------ BRONFRAGMENT ------

Vervolgens dient de rechtbank de mate van schuld vast te stellen. De vastgestelde schuld aan een ongeval kan, in juridische zin, bestaan in verschillende gradaties: van aanmerkelijk onvoorzichtig tot roekeloos, waarbij roekeloosheid geldt als zwaarste vorm van schuld. De rechtbank zal eerst beoordelen of de schuld die verdachte heeft aan het ongeval is aan te merken als roekeloosheid.
Roekeloosheid
Met de Wet aanscherping strafrechtelijke aansprakelijkheid ernstige verkeersdelicten heeft de wetgever het begrip roekeloosheid nader ingevuld en zo het toepassingsbereik daarvan willen verbreden. Daartoe is in artikel 175 WVW, dat de strafbepaling van artikel 6 WVW, bevat, aan het tweede lid toegevoegd dat van roekeloosheid in elk geval sprake is als het gedrag tevens als een overtreding van artikel 5a, eerste lid, WVW kan worden aangemerkt. In dit artikel is strafbaar gesteld het zich opzettelijk in het verkeer zodanig gedragen dat de verkeersregels ernstig worden geschonden, als daarbij levensgevaar of gevaar voor zwaar lichamelijk letsel te duchten is. Er is een twaalftal gedragingen uitdrukkelijk, maar niet limitatief, benoemd als voorbeeld van het schenden van de verkeersregels die tot overtreding van dit artikel kunnen leiden.
Artikel 5a WVW
De rechtbank dient te beoordelen of verdachte met de hiervoor vastgestelde verkeersgedragingen die hebben geleid tot het ongeval a) de verkeersregels heeft geschonden, b) of hij dat in ernstige mate heeft gedaan, c) of hij dat opzettelijk heeft gedaan en d) of daardoor gevaar was te duchten voor zwaar lichamelijk letsel of het leven van anderen.
a.
De verkeersregels
De rechtbank heeft vastgesteld dat verdachte op de Standdaarbuitensedijk de maximumsnelheid in ernstige mate heeft overschreden. Dit is een van de gedragingen die uitdrukkelijk is genoemd in artikel 5a WVW. Verdachte heeft echter niet alleen op de Standdaarbuitensedijk te hard gereden. De rechtbank acht op basis van de bewijsmiddelen ook bewezen dat verdachte eerder in de nacht van 1 mei 2022 over een langere afstand en op meerdere wegen fors te hard heeft gereden. Verdachte heeft dus een verkeersregel, zoals bedoeld in artikel 5a WVW, meermalen geschonden.

------ RECORDS ------

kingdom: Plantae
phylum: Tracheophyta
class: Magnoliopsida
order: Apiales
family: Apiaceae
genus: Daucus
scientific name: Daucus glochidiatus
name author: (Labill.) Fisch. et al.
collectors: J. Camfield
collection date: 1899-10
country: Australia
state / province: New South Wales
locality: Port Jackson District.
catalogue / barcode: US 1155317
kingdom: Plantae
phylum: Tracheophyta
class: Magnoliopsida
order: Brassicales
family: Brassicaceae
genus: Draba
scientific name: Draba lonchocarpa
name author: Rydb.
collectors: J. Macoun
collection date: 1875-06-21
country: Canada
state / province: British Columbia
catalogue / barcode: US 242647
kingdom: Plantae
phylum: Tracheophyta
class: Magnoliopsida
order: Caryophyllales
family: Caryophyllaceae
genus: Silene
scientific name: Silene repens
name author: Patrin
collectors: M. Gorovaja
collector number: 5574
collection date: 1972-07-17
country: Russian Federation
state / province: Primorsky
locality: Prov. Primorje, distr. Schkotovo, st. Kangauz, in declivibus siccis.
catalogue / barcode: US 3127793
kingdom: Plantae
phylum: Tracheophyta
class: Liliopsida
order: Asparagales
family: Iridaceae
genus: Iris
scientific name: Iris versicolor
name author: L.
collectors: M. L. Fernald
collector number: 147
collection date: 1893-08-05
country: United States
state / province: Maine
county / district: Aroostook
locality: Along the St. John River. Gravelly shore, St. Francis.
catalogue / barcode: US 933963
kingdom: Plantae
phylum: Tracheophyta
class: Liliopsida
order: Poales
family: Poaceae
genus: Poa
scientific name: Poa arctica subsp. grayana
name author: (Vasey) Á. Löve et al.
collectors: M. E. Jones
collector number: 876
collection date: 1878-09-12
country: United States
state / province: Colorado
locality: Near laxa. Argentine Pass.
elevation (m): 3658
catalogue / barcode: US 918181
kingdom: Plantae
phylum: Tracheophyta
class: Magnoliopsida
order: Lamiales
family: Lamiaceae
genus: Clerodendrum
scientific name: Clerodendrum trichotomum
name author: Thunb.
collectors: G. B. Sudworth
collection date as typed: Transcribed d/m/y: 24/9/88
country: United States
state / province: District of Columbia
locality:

------

Neem uit het bronfragment woordelijk de passage over, te beginnen bij "Vervolgens dient de" en doorlopend tot en met "merken als roekeloosheid.". De records vormen afzonderlijk materiaal.

Vervolgens dient de rechtbank de mate van schuld vast te stellen. De vastgestelde schuld aan een ongeval kan, in juridische zin, bestaan in verschillende gradaties: van aanmerkelijk onvoorzichtig tot roekeloos, waarbij roekeloosheid geldt als zwaarste vorm van schuld. De rechtbank zal eerst beoordelen of de schuld die verdachte heeft aan het ongeval is aan te merken als roekeloosheid.